Collected data entries:
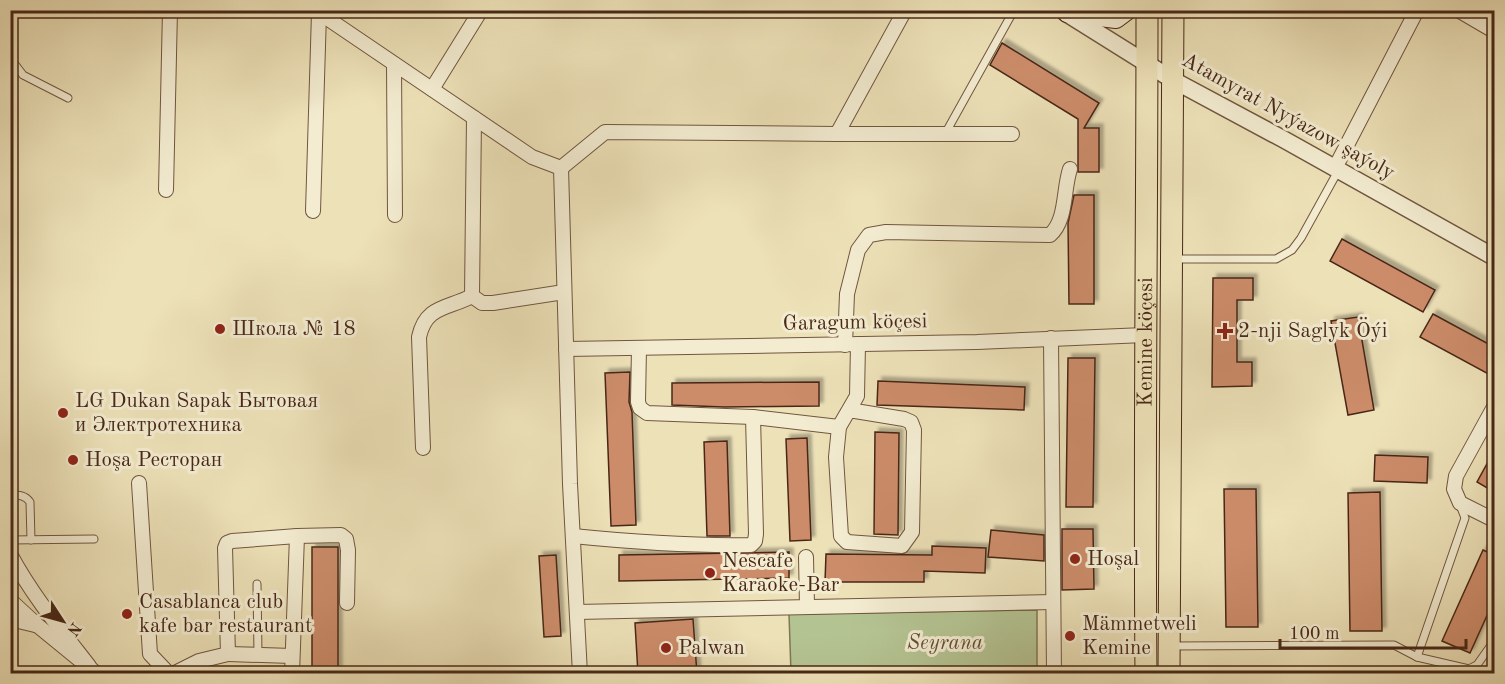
<svg xmlns="http://www.w3.org/2000/svg" width="1505" height="684" viewBox="0 0 1505 684" font-family="'Old Standard TT',serif">
  <style>
    .green { fill: #b4c392; stroke: #7e7654; stroke-width: 1.5 }
    .building { fill: #cc8c6b; stroke: #482817; stroke-width: 1.5; filter: url(#shadow) }
    .lines { fill: none; stroke-linecap: round; stroke-linejoin: round }
    .service-casing { stroke: #71563f; stroke-width: 9 }
    .minor-casing { stroke: #71563f; stroke-width: 16 }
    .tertiary-casing { stroke: #71563f; stroke-width: 19 }
    .secondary-casing { stroke: #482817; stroke-width: 20 }
    .primary-casing { stroke: #482817; stroke-width: 23 }
    .service { stroke: #f3ecd1; stroke-width: 7 }
    .minor { stroke: #f3ecd1; stroke-width: 14 }
    .tertiary { stroke: #f3ecd1; stroke-width: 16 }
    .secondary { stroke: #f3ecd1; stroke-width: 18 }
    .primary { stroke: #ede1b8; stroke-width: 21 }
    .poi-dot { fill: #8f2418; stroke: #f3ecd1; stroke-width: 2 }
    .labels { text-anchor: middle; dominant-baseline: central; stroke-width: 6; stroke-linejoin: round; paint-order: stroke }
    .street-label { font-size: 21px; fill: #482817; stroke: #f3ecd1 }
    .poi-label { font-size: 21px; fill: #482817; stroke: #f3ecd1; text-anchor: start }
    .park-label { font-size: 21px; font-style: italic; fill: #634f36; stroke: #f3ecd1 }
  </style>
  <defs>
    <filter id="shadow"><feDropShadow dx="4" dy="-4" stdDeviation="1.5" flood-color="#0004"/></filter>
  </defs>
  <rect width="100%" height="100%" fill="#ede1b8"/>
  <filter id="stains"><feTurbulence type="fractalNoise" baseFrequency=".00333" numOctaves="4"/><feColorMatrix values="0 0 0 0 .2 0 0 0 0 .09 0 0 0 0 .02 0 0 0 .5 -.17"/></filter>
  <radialGradient id="worn" r=".72"><stop offset=".6" stop-color="#630" stop-opacity="0"/><stop offset="1" stop-color="#630" stop-opacity=".3"/></radialGradient>
  <path class="green" d="M1037,610V673H791L789,614Z"/>
  <g class="building">
    <path d="M1002,43L1099,103L1084,128H1099V172H1078V119L990,65Z"/>
    <path d="M1074,195H1094V304H1069L1068,223Z"/>
    <path d="M1342,239L1435,290L1423,312L1330,261Z"/>
    <path d="M1213,278H1253V300H1237V362H1252V386L1212,387Z"/>
    <path d="M1433,314L1494,347V377L1420,337Z"/>
    <path d="M1358,317L1374,410L1348,415L1331,321Z"/>
    <path d="M1068,358H1095L1093,507H1066Z"/>
    <path d="M630,372L629,402L632,412L636,525L611,526L605,373Z"/>
    <path d="M878,381L1025,387L1024,410L877,405Z"/>
    <path d="M819,382V406L724,407L672,405V383Z"/>
    <path d="M875,432L899,433L898,535L874,534Z"/>
    <path d="M807,438L811,540L790,541L786,439Z"/>
    <path d="M727,441L730,536H707L704,442Z"/>
    <path d="M1494,451V492L1477,482Z"/>
    <path d="M1375,455L1428,457L1427,483L1374,481Z"/>
    <path d="M1224,489H1256L1258,627H1226Z"/>
    <path d="M1380,492L1382,631H1350L1348,493Z"/>
    <path d="M1062,529H1093L1094,589L1062,590Z"/>
    <path d="M991,530L1044,535V561L988,557Z"/>
    <path d="M932,546L986,548L985,573L924,571V582H825L826,554L932,555Z"/>
    <rect x="312" y="547" width="26" height="127"/>
    <path d="M1483,550L1494,555V600L1470,653L1442,641Z"/>
    <path d="M789,552V578L619,581V555Z"/>
    <path d="M556,555L561,636L544,637L539,556Z"/>
    <path d="M693,619L697,674H638L635,623Z"/>
  </g>
  <g class="lines">
    <defs>
      <g id="service">
        <path d="M10,58L23,75L68,98"/>
        <path d="M945,134L1014,10"/>
        <path d="M1175,259H1276L1292,250L1301,238L1338,171"/>
        <path d="M10,495C19,495 25,495 30,502L31,540"/>
        <path d="M10,540L94,539"/>
        <path d="M257,584L258,655"/>
        <path d="M1172,646L1394,645L1417,657L1469,669L1477,665L1494,641"/>
        <path d="M1417,657L1465,518L1460,505"/>
      </g>
      <g id="minor">
        <path d="M315,10L532,157L561,168L570,484L580,674"/>
        <path d="M1458,10L1494,31"/>
        <path d="M394,64L395,215"/>
        <path d="M432,89L481,10"/>
        <path d="M474,118L472,296L482,303H493L564,292"/>
        <path d="M837,134H1012"/>
        <path d="M561,168L605,132L837,134L905,10"/>
        <path d="M1335,168L1417,10"/>
        <path d="M166,190L170,10"/>
        <path d="M313,211L319,13"/>
        <path d="M1051,338L1054,674"/>
        <path d="M845,345L847,294L858,250L869,235L886,232L1050,235C1067,220 1063,190 1070,169"/>
        <path d="M639,348L638,402L640,408L647,413L753,417L839,427"/>
        <path d="M566,349L977,342L1145,335"/>
        <path d="M1494,407L1456,476L1454,489L1460,503L1494,520"/>
        <path d="M849,410L904,419L911,422L914,430L912,532L902,546L847,542L841,536L836,457L839,427L857,396L858,344"/>
        <path d="M423,448L419,337C426,305 448,309 472,296"/>
        <path d="M139,483L150,654L169,674"/>
        <path d="M573,536C632,542 691,546 751,545L755,541L756,534L753,417"/>
        <path d="M10,554C32,595 61,630 89,666"/>
        <path d="M806,557L807,606"/>
        <path d="M10,600L37,625L97,674"/>
        <path d="M577,612L1053,602"/>
        <path d="M10,619L35,625"/>
        <path d="M228,654L292,656"/>
        <path d="M173,674L199,661L228,654L225,548L227,543L232,541L297,536L341,535L346,539L348,550L347,603"/>
        <path d="M292,674L297,536"/>
      </g>
      <path id="tertiary" d="M1066,13L1173,80L1283,139L1494,257"/>
      <path id="secondary" d="M1067,13L1116,19L1128,10"/>
      <g id="primary">
        <path id="s1" d="M1146,674C1144,452 1147,232 1147,10"/>
        <path d="M1169,674L1173,10"/>
      </g>
    </defs>
    <use href="#service" class="service-casing"/>
    <use href="#minor" class="minor-casing"/>
    <use href="#tertiary" class="tertiary-casing"/>
    <use href="#secondary" class="secondary-casing"/>
    <use href="#primary" class="primary-casing"/>
    <use href="#service" class="service"/>
    <use href="#minor" class="minor"/>
    <use href="#tertiary" class="tertiary"/>
    <use href="#secondary" class="secondary"/>
    <use href="#primary" class="primary"/>
  </g>
  <g class="poi-dot">
    <circle cx="220" cy="329" r="6"/>
    <path d="M1222 322h6v6h6v6h-6v6h-6v-6h-6v-6h6z"/>
    <circle cx="63" cy="413" r="6"/>
    <circle cx="73" cy="460" r="6"/>
    <circle cx="1075" cy="559" r="6"/>
    <circle cx="710" cy="573" r="6"/>
    <circle cx="127" cy="614" r="6"/>
    <circle cx="1070" cy="636" r="6"/>
    <circle cx="666" cy="648" r="6"/>
  </g>
  <g class="labels">
    <g class="street-label">
      <text transform="translate(1288 117) rotate(29)">Atamyrat Nyýazow şaýoly</text>
      <text transform="translate(855 323) rotate(-1)">Garagum köçesi</text>
      <text stroke="none"><textPath href="#s1" startOffset="332">Kemine köçesi</textPath></text>
    </g>
    <g class="poi-label">
      <text x="232" y="329">Школа № 18</text>
      <text x="1238" y="331">2-nji Saglyk Öýi</text>
      <text x="75" y="401">LG Dukan Sapak Бытовая<tspan x="75" dy="24">и Электротехника</tspan></text>
      <text x="85" y="460">Hoşa Ресторан</text>
      <text x="1087" y="559">Hoşal</text>
      <text x="722" y="561">Nescafe<tspan x="722" dy="24">Karaoke-Bar</tspan></text>
      <text x="139" y="602">Casablanca club<tspan x="139" dy="24">kafe bar restaurant</tspan></text>
      <text x="1082" y="624">Mämmetweli<tspan x="1082" dy="24">Kemine</tspan></text>
      <text x="678" y="648">Palwan</text>
    </g>
    <g class="park-label">
      <text x="945" y="643">Seyrana</text>
    </g>
  </g>
  <rect width="1505" height="684" fill="none" stroke="#ede1b8" stroke-width="36"/>
  <rect x="12" y="12" width="1481" height="660" fill="none" stroke="#482817" stroke-width="3"/>
  <rect x="18" y="18" width="1469" height="648" fill="none" stroke="#482817" stroke-width="1.5"/>
  <g transform="translate(63 621) rotate(126)" stroke="#f3ecd1" stroke-width="4.5" paint-order="stroke">
  <path d="M0-4.5L10 22L0 15L-10 22Z" fill="#482817"/>
  <text y="-9" font-size="16" font-weight="bold" text-anchor="middle" fill="#482817">N</text>
  </g>
  <path d="M1280 639v9h186v-9" fill="none" stroke="#482817" stroke-width="3"/>
  <text x="1289" y="639" font-size="18" fill="#482817" stroke="#f3ecd1" stroke-width="4.5" paint-order="stroke">100 m</text>
  <rect width="100%" height="100%" filter="url(#stains)"/>
  <rect width="100%" height="100%" fill="url(#worn)"/>
</svg>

EXERCISE DETAILS: From the entries, report each line that includes the word "circle".

SOLUTION:
    <circle cx="220" cy="329" r="6"/>
    <circle cx="63" cy="413" r="6"/>
    <circle cx="73" cy="460" r="6"/>
    <circle cx="1075" cy="559" r="6"/>
    <circle cx="710" cy="573" r="6"/>
    <circle cx="127" cy="614" r="6"/>
    <circle cx="1070" cy="636" r="6"/>
    <circle cx="666" cy="648" r="6"/>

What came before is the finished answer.